-- Selection --
Added an interface for importing a pinned but revocable dmabuf.
This interface can be used by drivers that are capable of revocation
so that they can import dmabufs from exporters that may require it,
such as VFIO.

This interface implements a two step process, where drivers will first
call ib_umem_dmabuf_get_pinned_revocable_and_lock() which will pin and
map the dmabuf (and provide a functional move_notify/invalidate_mappings
callback), but will return with the lock still held so that the
driver can then populate the callback via 
ib_umem_dmabuf_set_revoke_locked() without races from concurrent
revocations. This scheme also allows for easier integration with drivers
that may not have actually allocated their internal MR objects at the time
of the get_pinned_revocable* call.

Signed-off-by: Jacob Moroni <jmoroni@google.com>
---
 drivers/infiniband/core/umem_dmabuf.c | 61 +++++++++++++++++++++++++++
 include/rdma/ib_umem.h                | 20 +++++++++
 2 files changed, 81 insertions(+)

diff --git a/drivers/infiniband/core/umem_dmabuf.c b/drivers/infiniband/core/umem_dmabuf.c
index 9cf9cfc93..7892e33be 100644
--- a/drivers/infiniband/core/umem_dmabuf.c
+++ b/drivers/infiniband/core/umem_dmabuf.c
@@ -203,6 +203,10 @@ static void ib_umem_dmabuf_revoke_locked(struct dma_buf_attachment *attach)
 
 	if (umem_dmabuf->revoked)
 		return;
+
+	if (umem_dmabuf->pinned_revoke)
+		umem_dmabuf->pinned_revoke(umem_dmabuf->pinned_revoke_priv);
+
 	ib_umem_dmabuf_unmap_pages(umem_dmabuf);
 	if (umem_dmabuf->pinned) {
 		dma_buf_unpin(umem_dmabuf->attach);
@@ -211,6 +215,11 @@ static void ib_umem_dmabuf_revoke_locked(struct dma_buf_attachment *attach)
 	umem_dmabuf->revoked = 1;
 }
 
+static struct dma_buf_attach_ops ib_umem_dmabuf_attach_pinned_revocable_ops = {
+	.allow_peer2peer = true,
+	.move_notify = ib_umem_dmabuf_revoke_locked,
+};
+
 static struct ib_umem_dmabuf *
 ib_umem_dmabuf_get_pinned_and_lock(struct ib_device *device,
 				   struct device *dma_device,
@@ -263,6 +272,58 @@ ib_umem_dmabuf_get_pinned_with_dma_device(struct ib_device *device,
 }
 EXPORT_SYMBOL(ib_umem_dmabuf_get_pinned_with_dma_device);
 
+/**
+ * ib_umem_dmabuf_get_pinned_revocable_and_lock - Map & pin a revocable dmabuf
+ * @device: IB device.

-- Data excerpts --
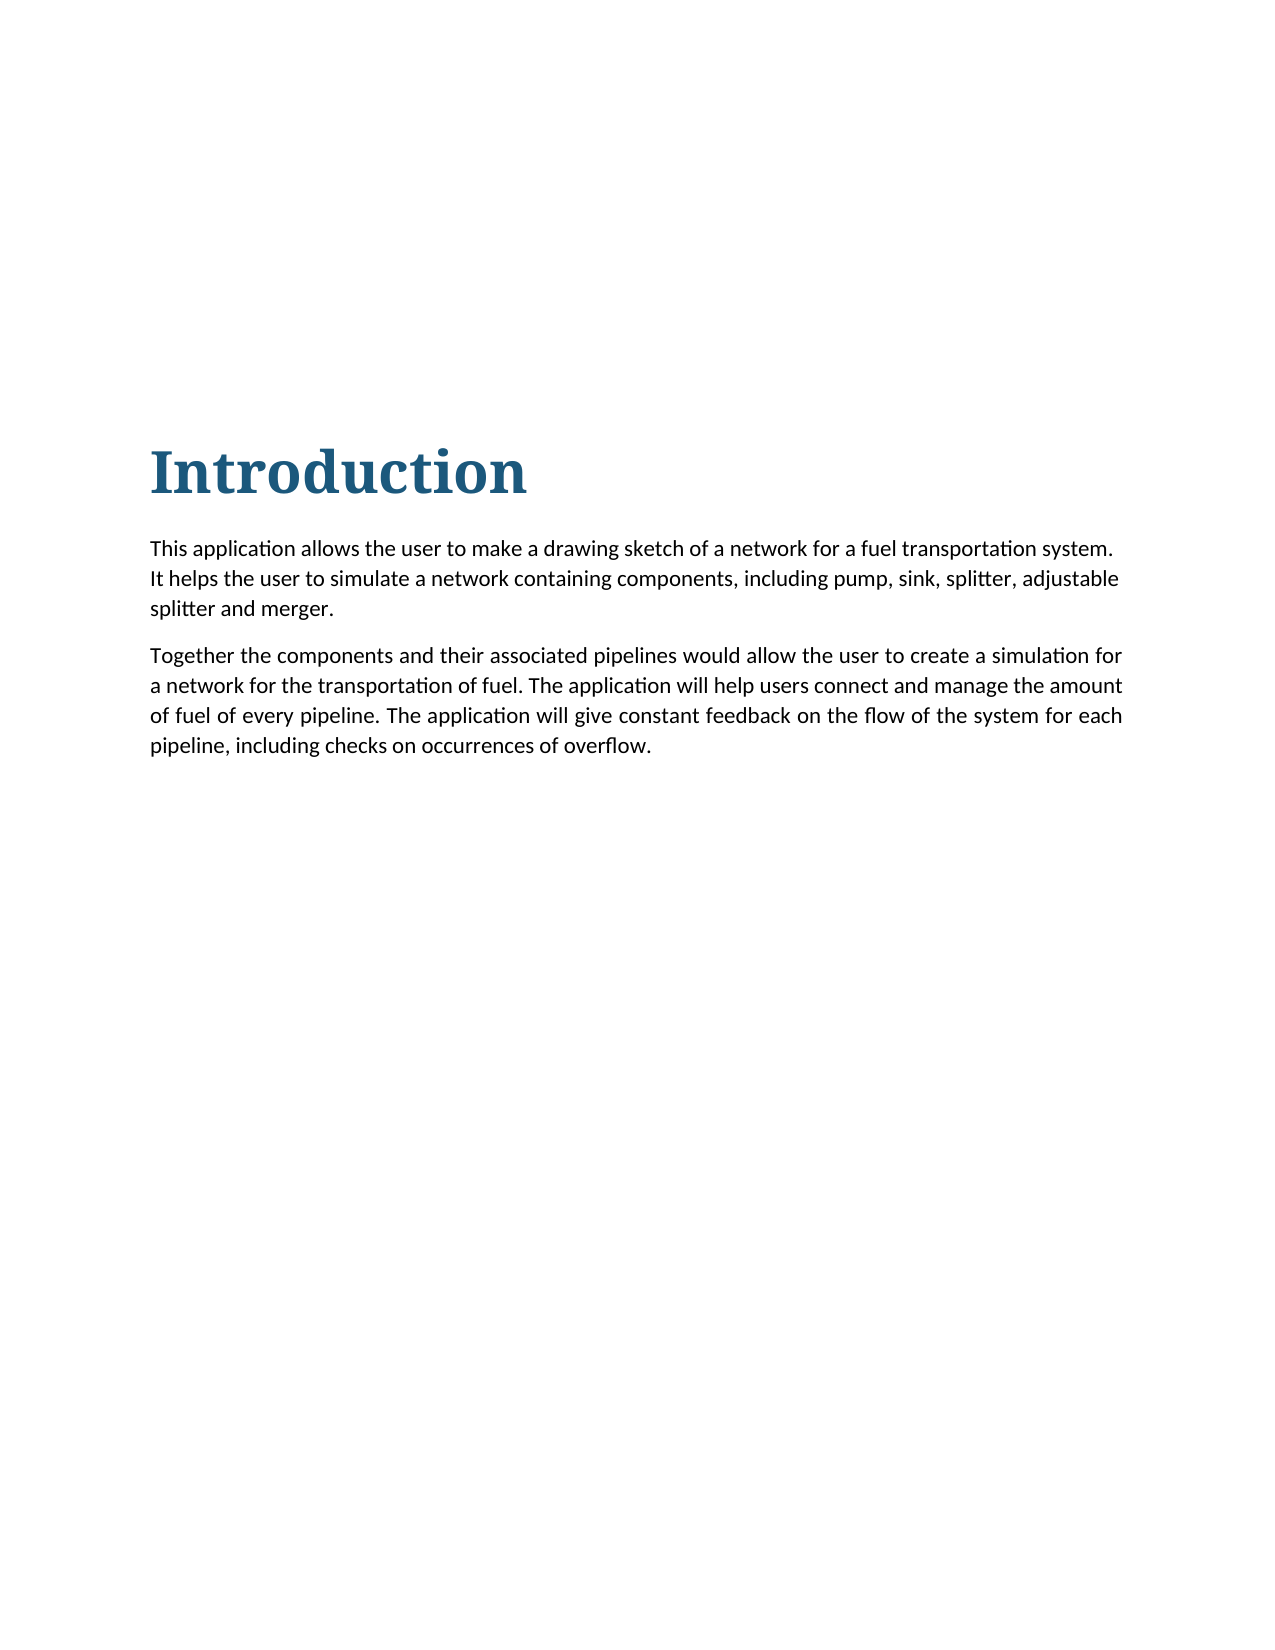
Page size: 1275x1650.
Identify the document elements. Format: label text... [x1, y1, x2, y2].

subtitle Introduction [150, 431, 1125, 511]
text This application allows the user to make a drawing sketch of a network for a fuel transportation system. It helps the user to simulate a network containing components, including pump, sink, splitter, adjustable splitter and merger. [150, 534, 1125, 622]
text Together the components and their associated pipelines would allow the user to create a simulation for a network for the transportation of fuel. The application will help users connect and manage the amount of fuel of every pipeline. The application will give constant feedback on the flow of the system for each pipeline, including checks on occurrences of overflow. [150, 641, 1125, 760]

--

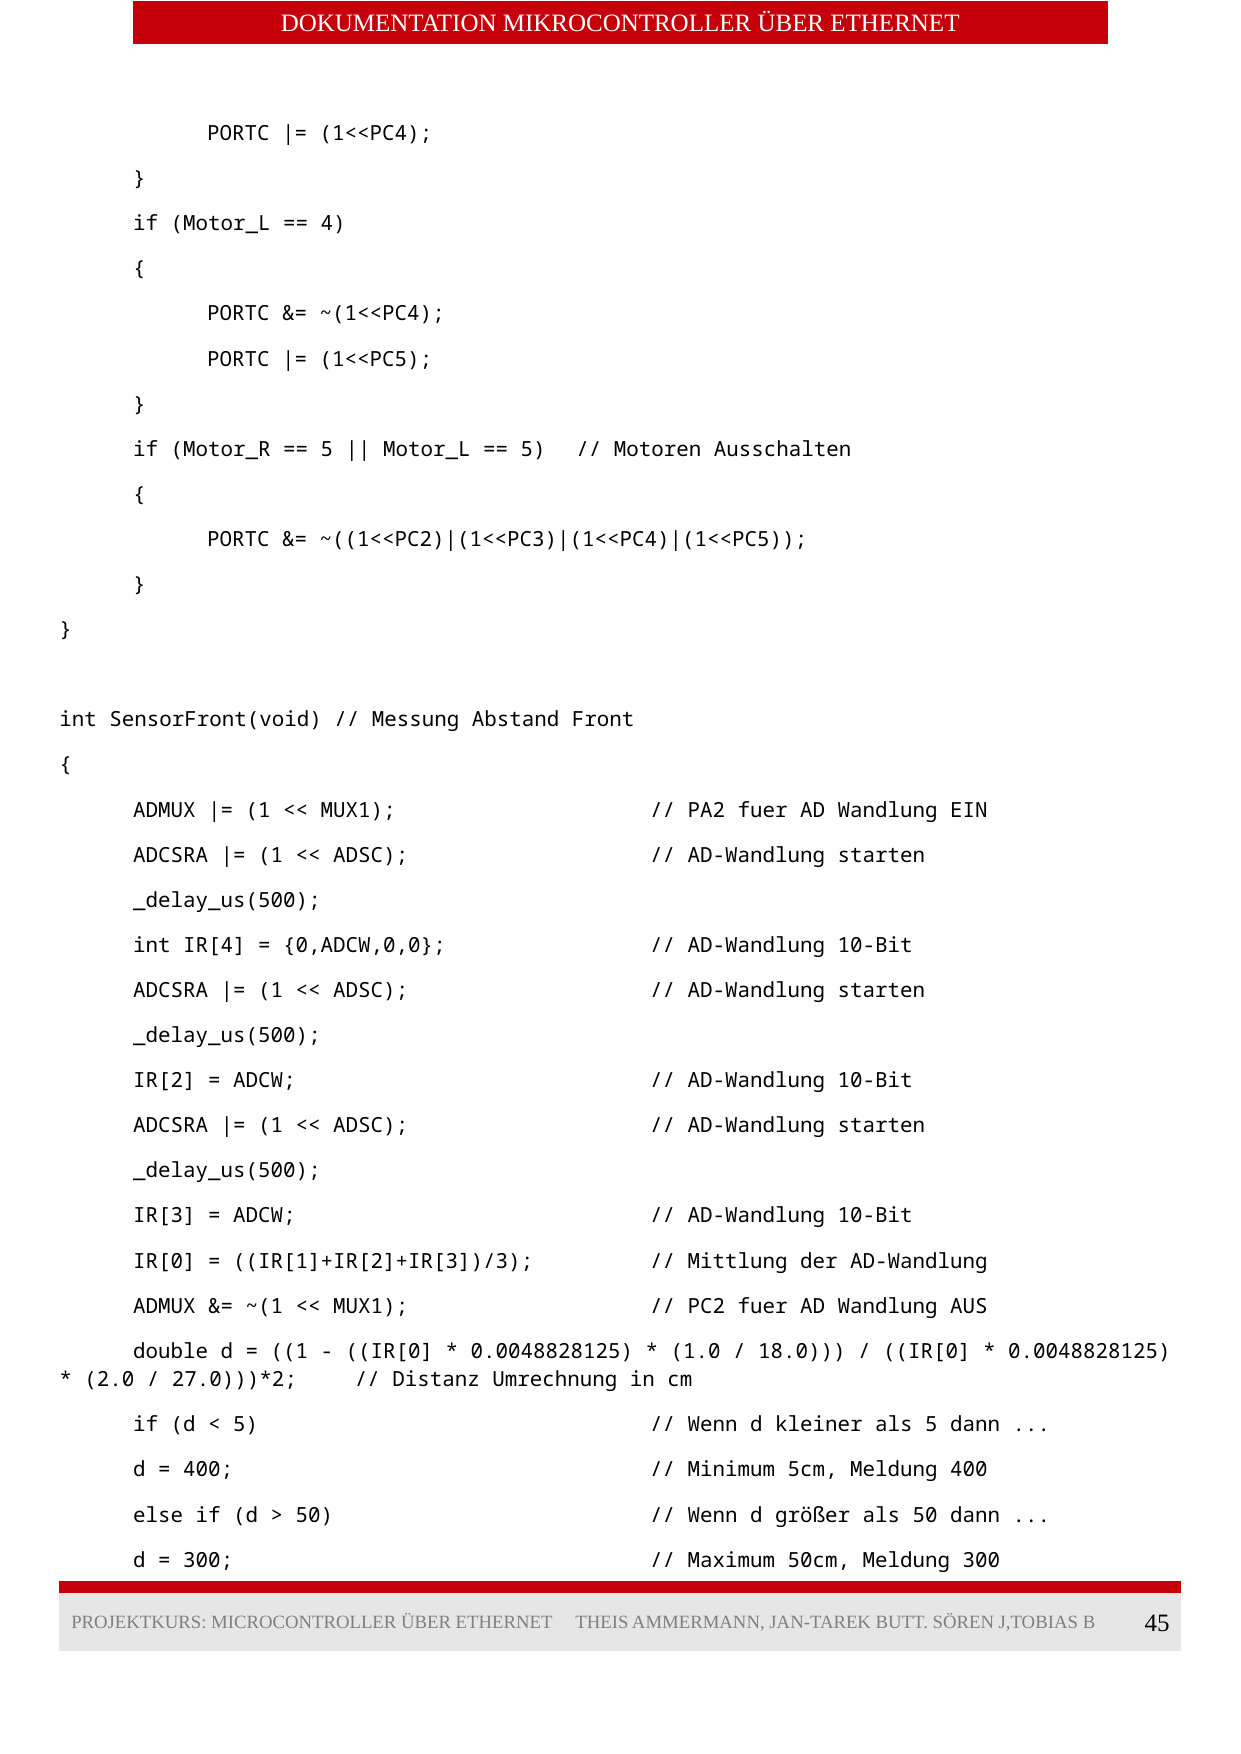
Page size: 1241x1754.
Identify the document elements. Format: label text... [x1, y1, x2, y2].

-- Tasks and exercises --
A – According to the dmabuf patch, which exporter is given as an example of one that may require revocation?
B – Write the next part of the dmabuf patch, picking up right after its last line.
You won't need the records for anything here.

-- Replies --
A – VFIO.

B –
+ * @offset: Start offset.
+ * @size: Length.
+ * @fd: dmabuf fd.
+ * @access: Access flags.
+ *
+ * Obtains a umem from a dmabuf for drivers/devices that can support revocation.
+ *
+ * Returns with dma_resv_lock held upon success. The driver must set the revoke
+ * callback prior to unlock by calling ib_umem_dmabuf_set_revoke_locked().
+ *
+ * When a revocation occurs, the revoke callback will be called. The driver must
+ * ensure that the region is no longer accessed when the callback returns. Any
+ * subsequent access attempts should also probably cause an AE for MRs.
+ *
+ * If the umem is used for an MR, the driver must ensure that the key remains in
+ * use such that it cannot be obtained by a new region until this region is
+ * fully deregistered (i.e., ibv_dereg_mr). If a driver needs to serialize with
+ * revoke calls, it can use dma_resv_lock.
+ *
+ * If successful, then the revoke callback may be called at any time and will
+ * also be called automatically upon ib_umem_release (serialized). The revoke
+ * callback will be called one time at most.
+ *
+ * Return: A pointer to ib_umem_dmabuf on success, or an ERR_PTR on failure.
+ */
+struct ib_umem_dmabuf *
+ib_umem_dmabuf_get_pinned_revocable_and_lock(struct ib_device *device,
+					     unsigned long offset, size_t size,
+					     int fd, int access)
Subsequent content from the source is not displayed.